TASK DIRECTIONS:
Pull out every line of the records below that contains the word "hechos", copying each line in full.
START DATA FOR THIS EXERCISE
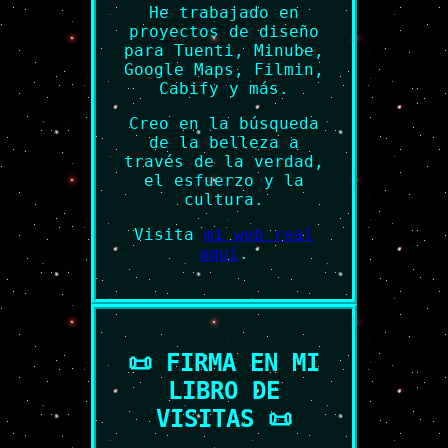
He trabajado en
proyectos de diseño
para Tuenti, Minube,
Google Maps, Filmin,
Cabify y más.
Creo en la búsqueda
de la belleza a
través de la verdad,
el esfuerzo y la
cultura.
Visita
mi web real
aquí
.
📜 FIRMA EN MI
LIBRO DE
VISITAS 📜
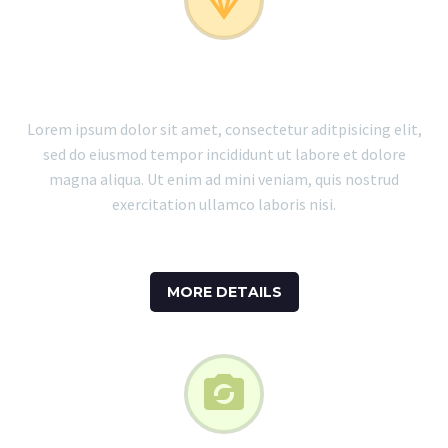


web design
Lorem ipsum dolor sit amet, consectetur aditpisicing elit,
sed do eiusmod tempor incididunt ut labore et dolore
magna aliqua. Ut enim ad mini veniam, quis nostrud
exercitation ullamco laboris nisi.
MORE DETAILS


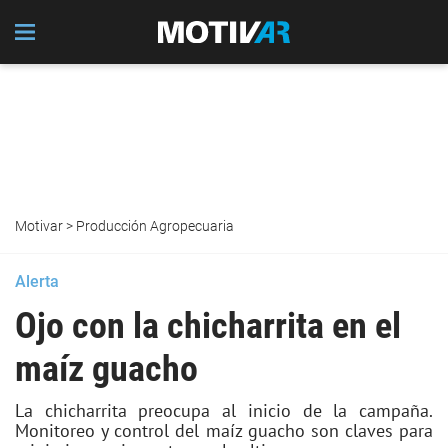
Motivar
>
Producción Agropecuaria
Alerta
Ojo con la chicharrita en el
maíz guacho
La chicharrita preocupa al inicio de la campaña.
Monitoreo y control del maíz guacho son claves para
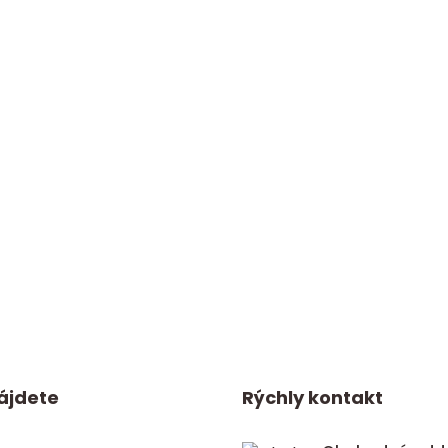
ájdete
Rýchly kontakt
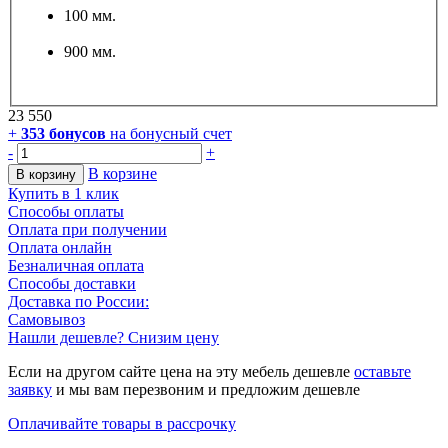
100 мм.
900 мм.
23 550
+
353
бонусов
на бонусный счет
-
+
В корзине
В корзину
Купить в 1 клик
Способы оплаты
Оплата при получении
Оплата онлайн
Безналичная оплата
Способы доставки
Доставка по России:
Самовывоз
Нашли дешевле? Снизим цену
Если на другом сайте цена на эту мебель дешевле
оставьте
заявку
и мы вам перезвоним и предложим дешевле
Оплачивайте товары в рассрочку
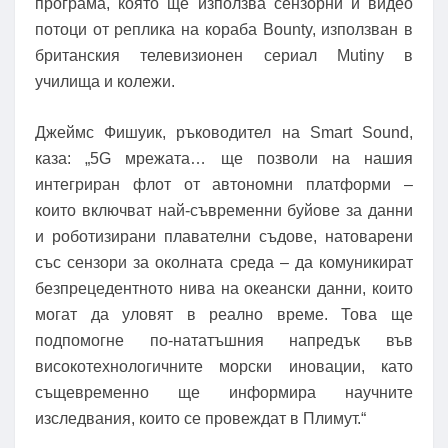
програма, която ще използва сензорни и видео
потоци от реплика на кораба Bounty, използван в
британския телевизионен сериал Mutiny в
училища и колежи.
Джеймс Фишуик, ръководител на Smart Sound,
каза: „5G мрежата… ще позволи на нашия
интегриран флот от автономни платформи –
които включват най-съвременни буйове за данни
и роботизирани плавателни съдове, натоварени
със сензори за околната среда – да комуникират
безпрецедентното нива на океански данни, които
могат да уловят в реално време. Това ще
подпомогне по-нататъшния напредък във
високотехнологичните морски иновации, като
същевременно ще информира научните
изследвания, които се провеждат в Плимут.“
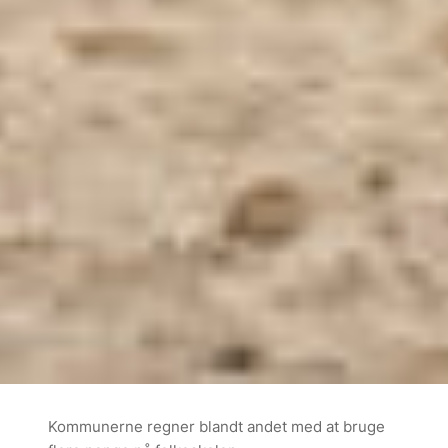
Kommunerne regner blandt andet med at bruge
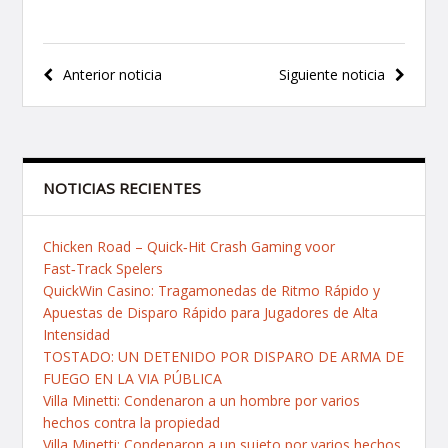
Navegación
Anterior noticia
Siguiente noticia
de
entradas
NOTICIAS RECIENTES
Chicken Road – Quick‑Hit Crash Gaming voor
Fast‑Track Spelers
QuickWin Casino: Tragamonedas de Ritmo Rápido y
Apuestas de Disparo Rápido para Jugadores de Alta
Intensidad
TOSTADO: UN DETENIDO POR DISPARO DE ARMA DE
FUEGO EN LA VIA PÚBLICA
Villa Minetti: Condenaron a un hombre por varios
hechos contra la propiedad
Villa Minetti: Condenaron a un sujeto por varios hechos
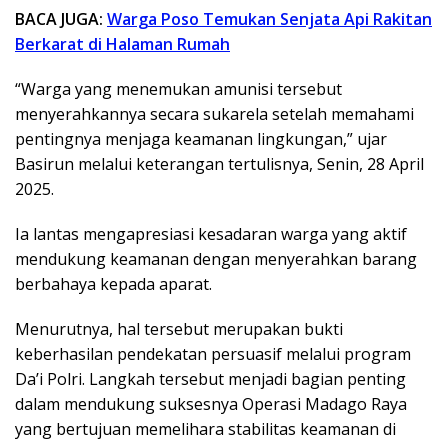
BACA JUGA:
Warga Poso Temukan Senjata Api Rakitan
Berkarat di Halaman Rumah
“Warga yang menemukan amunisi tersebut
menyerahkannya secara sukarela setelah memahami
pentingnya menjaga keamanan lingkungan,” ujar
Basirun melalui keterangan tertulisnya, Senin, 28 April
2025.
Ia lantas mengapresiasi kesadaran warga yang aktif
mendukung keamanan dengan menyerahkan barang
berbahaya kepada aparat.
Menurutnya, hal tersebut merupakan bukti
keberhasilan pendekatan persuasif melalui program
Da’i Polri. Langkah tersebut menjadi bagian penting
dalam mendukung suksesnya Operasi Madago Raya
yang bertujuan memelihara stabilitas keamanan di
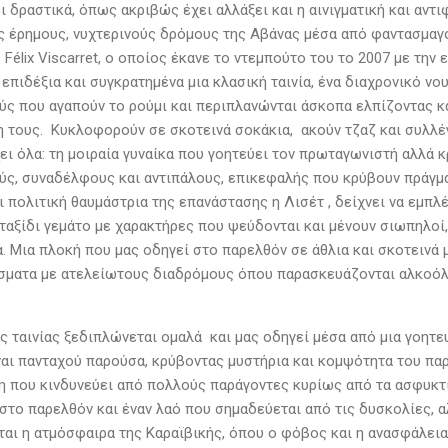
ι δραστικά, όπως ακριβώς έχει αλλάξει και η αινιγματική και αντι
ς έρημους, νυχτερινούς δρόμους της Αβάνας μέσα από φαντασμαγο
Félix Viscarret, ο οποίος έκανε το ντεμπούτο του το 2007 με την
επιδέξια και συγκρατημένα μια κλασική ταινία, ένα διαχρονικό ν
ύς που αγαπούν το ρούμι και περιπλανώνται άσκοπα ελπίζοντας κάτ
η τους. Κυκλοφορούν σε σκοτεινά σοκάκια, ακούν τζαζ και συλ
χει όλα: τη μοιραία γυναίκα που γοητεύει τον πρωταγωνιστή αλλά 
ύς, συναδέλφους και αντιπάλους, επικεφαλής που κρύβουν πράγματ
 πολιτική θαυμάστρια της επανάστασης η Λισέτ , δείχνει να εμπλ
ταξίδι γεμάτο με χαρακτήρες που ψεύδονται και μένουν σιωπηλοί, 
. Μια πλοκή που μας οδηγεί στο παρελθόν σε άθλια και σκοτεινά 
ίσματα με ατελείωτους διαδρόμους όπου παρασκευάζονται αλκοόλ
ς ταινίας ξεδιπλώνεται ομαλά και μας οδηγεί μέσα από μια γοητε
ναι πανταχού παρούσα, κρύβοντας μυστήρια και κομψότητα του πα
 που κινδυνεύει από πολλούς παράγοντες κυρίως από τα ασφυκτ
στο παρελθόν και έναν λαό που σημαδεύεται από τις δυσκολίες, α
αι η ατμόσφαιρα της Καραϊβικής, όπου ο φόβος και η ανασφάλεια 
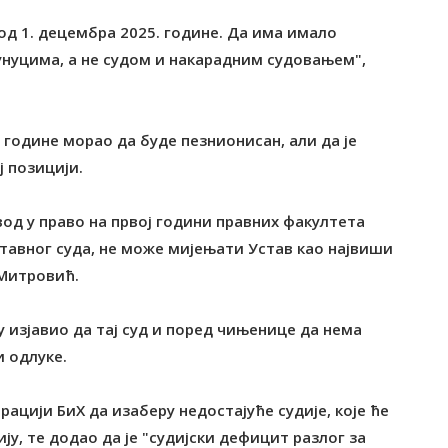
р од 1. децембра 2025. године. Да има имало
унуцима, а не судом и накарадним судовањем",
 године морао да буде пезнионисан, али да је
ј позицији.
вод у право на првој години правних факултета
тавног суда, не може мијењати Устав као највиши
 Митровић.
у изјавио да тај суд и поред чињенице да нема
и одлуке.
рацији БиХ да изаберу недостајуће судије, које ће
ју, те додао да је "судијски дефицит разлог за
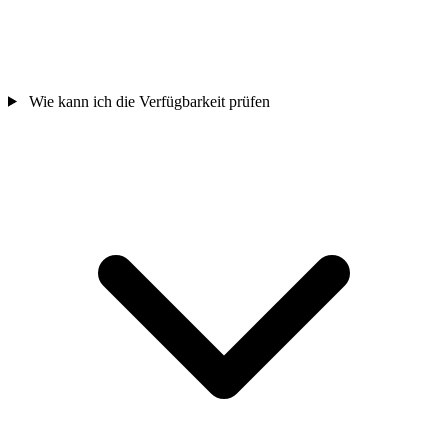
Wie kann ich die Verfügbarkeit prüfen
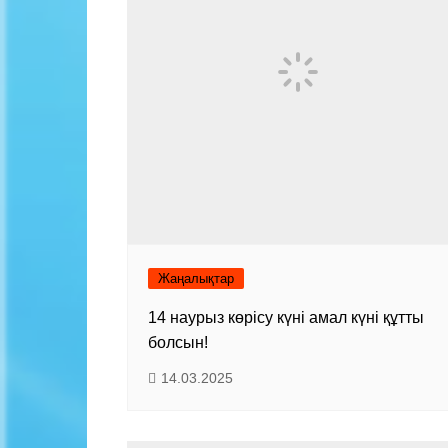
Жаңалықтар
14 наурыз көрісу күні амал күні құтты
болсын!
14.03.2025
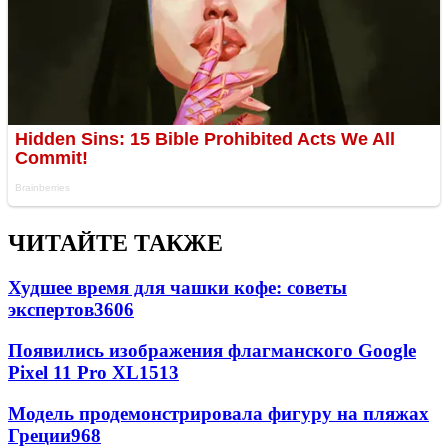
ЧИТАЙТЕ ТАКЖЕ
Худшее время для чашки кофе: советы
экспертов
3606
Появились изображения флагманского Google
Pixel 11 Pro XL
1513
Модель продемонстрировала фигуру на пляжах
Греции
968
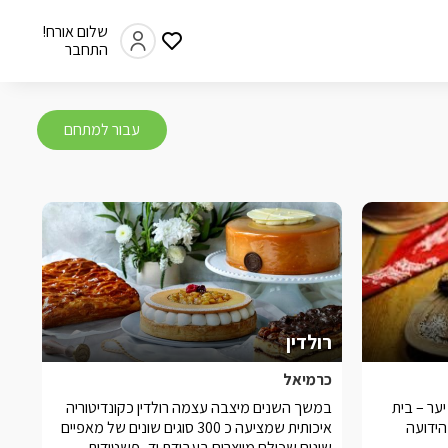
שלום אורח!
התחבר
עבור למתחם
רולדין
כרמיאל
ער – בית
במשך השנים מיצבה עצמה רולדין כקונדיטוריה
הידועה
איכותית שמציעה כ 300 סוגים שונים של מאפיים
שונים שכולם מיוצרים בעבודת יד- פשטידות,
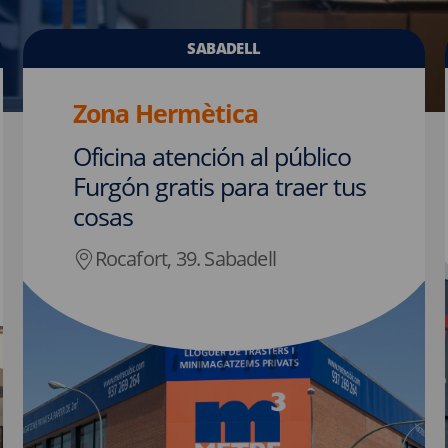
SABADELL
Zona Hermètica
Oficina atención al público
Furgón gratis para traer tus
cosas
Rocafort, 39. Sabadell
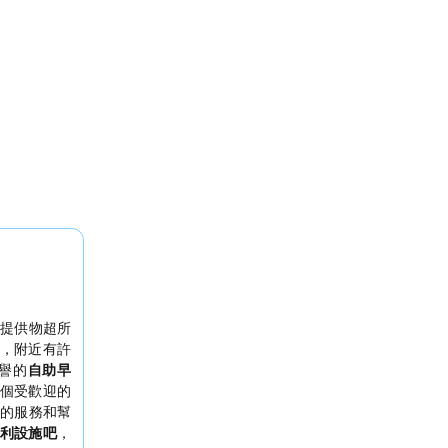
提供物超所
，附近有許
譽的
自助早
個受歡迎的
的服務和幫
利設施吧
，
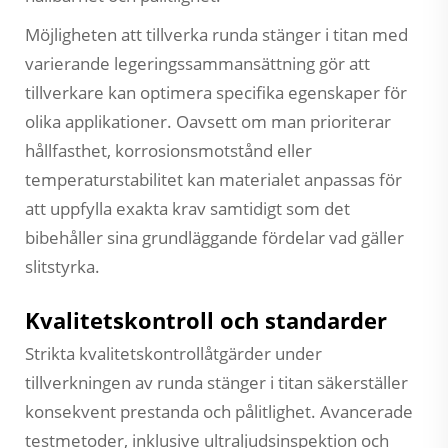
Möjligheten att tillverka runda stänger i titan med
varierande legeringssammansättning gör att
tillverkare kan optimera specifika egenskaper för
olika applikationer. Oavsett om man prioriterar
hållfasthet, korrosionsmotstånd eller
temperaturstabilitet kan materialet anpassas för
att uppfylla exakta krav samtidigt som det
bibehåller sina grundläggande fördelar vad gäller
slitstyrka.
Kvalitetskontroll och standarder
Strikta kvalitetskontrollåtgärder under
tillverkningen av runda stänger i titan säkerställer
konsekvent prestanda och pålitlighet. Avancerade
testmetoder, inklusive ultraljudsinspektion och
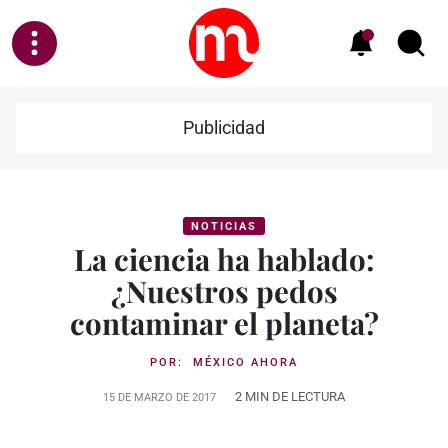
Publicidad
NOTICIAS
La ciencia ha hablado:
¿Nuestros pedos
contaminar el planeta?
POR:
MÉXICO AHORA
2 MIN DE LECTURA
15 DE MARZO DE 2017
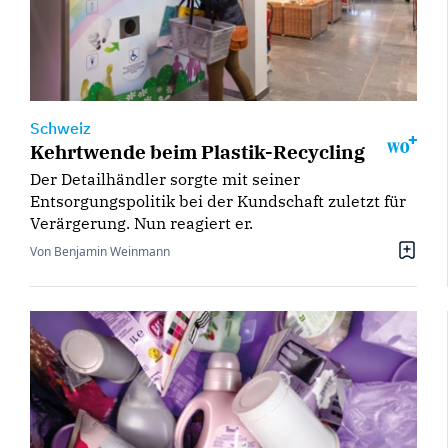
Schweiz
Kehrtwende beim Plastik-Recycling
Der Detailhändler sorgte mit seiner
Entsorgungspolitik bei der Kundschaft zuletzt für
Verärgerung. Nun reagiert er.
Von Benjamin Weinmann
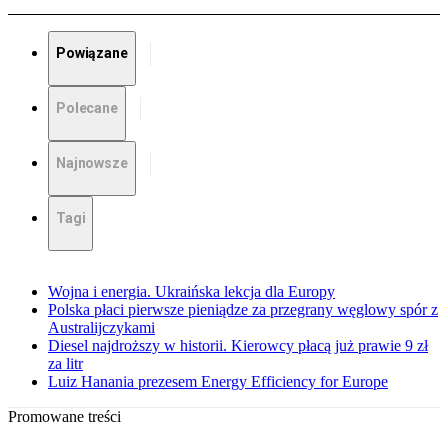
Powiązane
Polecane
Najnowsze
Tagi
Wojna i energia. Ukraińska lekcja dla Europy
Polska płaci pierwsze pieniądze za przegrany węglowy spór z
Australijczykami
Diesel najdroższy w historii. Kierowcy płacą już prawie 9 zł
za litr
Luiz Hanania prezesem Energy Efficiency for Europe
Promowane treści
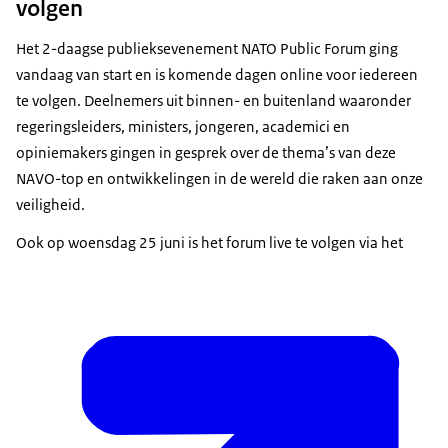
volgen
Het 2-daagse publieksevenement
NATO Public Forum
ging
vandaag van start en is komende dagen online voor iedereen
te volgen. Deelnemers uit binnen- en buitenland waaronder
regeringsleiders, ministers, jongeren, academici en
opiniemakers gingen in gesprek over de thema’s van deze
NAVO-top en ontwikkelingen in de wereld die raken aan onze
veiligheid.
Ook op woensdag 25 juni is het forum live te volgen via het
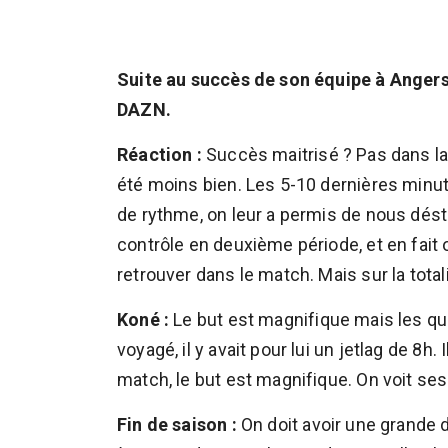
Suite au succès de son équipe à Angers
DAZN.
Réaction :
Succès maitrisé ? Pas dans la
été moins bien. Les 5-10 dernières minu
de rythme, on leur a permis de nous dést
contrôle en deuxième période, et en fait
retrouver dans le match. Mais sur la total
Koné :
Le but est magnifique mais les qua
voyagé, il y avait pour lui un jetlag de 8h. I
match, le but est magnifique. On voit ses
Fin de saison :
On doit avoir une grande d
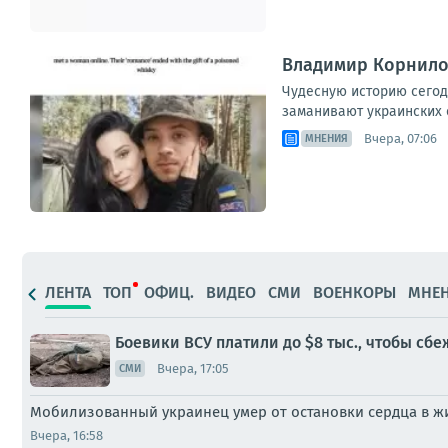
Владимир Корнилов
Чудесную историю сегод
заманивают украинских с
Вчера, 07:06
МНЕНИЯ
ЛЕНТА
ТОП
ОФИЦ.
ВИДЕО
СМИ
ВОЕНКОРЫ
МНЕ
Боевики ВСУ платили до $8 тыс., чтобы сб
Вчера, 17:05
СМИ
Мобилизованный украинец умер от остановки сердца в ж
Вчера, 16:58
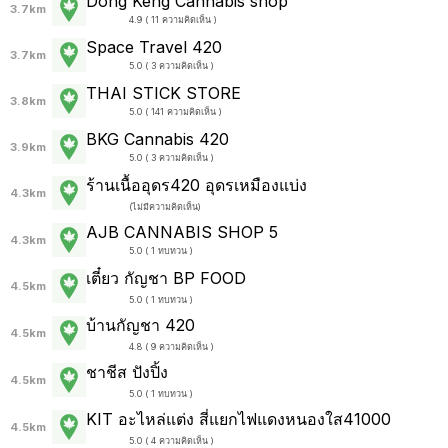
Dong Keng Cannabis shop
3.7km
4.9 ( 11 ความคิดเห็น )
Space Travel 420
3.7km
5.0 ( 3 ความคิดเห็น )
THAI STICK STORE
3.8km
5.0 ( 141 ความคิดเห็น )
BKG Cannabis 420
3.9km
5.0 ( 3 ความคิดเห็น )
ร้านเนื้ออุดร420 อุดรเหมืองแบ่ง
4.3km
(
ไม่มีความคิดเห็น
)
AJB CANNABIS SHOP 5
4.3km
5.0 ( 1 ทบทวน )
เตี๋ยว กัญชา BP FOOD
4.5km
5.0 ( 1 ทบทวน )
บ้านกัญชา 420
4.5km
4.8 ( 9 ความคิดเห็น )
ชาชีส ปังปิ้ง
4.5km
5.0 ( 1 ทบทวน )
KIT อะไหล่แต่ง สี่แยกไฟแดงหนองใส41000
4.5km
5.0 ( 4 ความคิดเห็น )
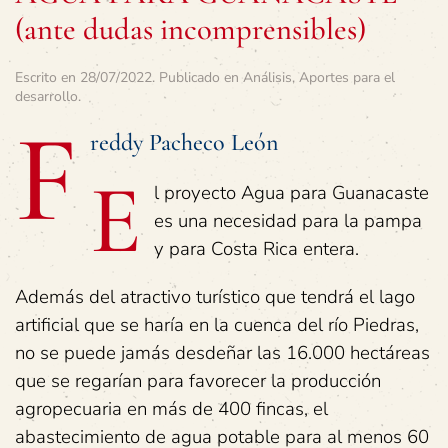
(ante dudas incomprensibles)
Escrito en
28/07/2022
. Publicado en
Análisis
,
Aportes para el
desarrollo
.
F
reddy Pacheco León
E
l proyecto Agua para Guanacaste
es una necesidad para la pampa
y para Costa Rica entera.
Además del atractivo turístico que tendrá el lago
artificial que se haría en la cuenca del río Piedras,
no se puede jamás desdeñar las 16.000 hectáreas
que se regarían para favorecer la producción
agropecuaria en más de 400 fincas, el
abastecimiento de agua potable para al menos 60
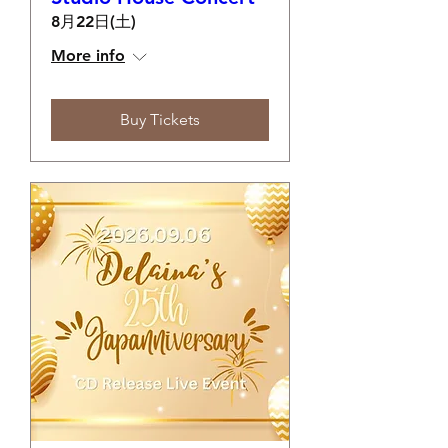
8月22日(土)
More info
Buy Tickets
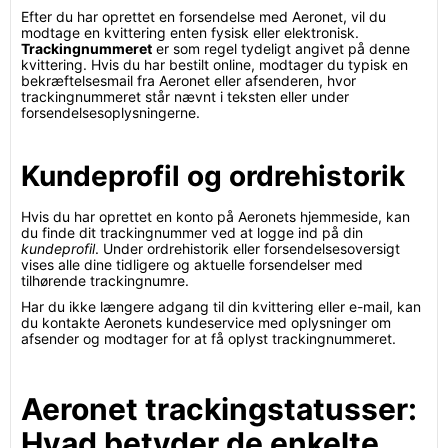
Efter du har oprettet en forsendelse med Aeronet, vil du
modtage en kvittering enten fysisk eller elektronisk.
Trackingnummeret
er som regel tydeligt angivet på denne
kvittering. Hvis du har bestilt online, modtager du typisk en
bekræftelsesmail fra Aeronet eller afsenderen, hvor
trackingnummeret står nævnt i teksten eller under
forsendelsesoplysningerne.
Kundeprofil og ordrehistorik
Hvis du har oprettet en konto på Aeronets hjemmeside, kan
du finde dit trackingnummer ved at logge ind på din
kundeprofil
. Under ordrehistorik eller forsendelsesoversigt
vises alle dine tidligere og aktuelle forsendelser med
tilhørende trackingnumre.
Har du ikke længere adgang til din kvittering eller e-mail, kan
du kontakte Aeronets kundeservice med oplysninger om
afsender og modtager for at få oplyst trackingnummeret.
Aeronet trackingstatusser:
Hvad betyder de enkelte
END DATA FOR THIS EXERCISE
RESULT BELOW:
hechos contra la propiedad
Villa Minetti: Condenaron a un sujeto por varios hechos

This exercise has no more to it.